Directed a team of consultants to manage the CMC function for a fixed-dose combination product with multiple strengths, including: product development; analytical development and validation; process scale-up, validation, and continuing process verification (CPV); and commercial launch supplies. Provided direction for Intellectual Property (IP) development, CMC regulatory filing and defense for US FDA and EMA, and site compliance for FDA inspection. European manufacturing site identification and selection.
Assembled team of three consultants for preformulation, formulation and analytical activities for 'drug-product' IND enablment of a new chemical entity. Transitioned activities to partner company after acquisition.
Supported cross-functional CMC activities in new startup from inception to engage a 10 person consultant team across multiple NCE clinical product candidates (including DPI, oral tablet, lyo). Supported CMC diligence on multiple product acquisitions. Covered drug substance, drug product, analytical, device, and manufacturing site selection activities. Created and hired CMC organization to transition to employee driven teams that will be complemented by the consultant group.

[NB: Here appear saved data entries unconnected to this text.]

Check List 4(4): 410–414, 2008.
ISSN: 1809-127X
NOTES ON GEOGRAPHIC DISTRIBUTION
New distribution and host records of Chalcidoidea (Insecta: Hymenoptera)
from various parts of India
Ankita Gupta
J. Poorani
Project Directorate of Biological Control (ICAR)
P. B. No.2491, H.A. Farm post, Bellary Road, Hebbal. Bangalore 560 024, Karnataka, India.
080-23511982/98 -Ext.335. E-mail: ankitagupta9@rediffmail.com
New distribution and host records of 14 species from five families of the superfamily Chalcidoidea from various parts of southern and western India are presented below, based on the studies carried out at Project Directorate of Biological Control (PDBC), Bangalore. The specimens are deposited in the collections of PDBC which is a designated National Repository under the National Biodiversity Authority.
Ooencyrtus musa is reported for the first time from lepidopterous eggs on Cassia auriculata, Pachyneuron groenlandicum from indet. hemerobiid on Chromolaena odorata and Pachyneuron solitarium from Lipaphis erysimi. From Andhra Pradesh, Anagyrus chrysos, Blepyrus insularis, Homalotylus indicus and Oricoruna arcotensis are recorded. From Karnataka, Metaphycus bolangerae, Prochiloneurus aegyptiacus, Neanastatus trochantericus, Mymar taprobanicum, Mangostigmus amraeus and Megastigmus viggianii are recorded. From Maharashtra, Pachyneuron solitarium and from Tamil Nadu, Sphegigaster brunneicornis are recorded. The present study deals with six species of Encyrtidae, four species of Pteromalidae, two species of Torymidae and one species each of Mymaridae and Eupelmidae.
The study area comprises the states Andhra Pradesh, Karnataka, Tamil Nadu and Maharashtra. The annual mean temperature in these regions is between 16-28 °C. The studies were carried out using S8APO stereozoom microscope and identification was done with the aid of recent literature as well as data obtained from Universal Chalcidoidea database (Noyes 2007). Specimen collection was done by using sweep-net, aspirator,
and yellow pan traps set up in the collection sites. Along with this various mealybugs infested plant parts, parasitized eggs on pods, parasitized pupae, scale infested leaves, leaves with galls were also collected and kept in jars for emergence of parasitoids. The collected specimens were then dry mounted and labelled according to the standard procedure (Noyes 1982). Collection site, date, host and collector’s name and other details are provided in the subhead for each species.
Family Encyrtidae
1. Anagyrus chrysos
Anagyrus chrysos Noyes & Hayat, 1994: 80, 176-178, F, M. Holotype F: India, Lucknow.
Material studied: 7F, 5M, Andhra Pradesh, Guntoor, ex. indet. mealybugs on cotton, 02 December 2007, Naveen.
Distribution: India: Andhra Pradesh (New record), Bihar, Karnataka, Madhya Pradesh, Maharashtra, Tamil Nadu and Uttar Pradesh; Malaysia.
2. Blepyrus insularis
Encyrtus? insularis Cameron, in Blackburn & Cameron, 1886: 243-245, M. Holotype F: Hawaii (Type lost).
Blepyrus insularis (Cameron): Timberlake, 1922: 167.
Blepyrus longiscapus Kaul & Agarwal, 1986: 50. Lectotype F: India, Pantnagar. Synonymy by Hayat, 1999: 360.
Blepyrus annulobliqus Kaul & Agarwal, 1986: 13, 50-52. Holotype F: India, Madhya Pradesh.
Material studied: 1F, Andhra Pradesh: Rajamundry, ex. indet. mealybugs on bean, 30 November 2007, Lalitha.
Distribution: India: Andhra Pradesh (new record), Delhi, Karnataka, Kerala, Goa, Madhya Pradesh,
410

7 year relationship on high level CMC submission planning and strategic advisor on analytical and biopharm issues to support 2 product approvals. Authored specific NDA/MAA sections and regulatory defense responses. Maintained relationship for 4 years after company acquisition to support regulatory filings and approvals.
Supported API sourcing, HPLC, dissolution, & particle size method development across multiple projects. Conducted supportive stability studies. Retained as strategic advisors on new product concepts and formulation IP.
Designed media studies and fast tracked numerous dissolution studies (~20) in a month to complement a dissolution method development program.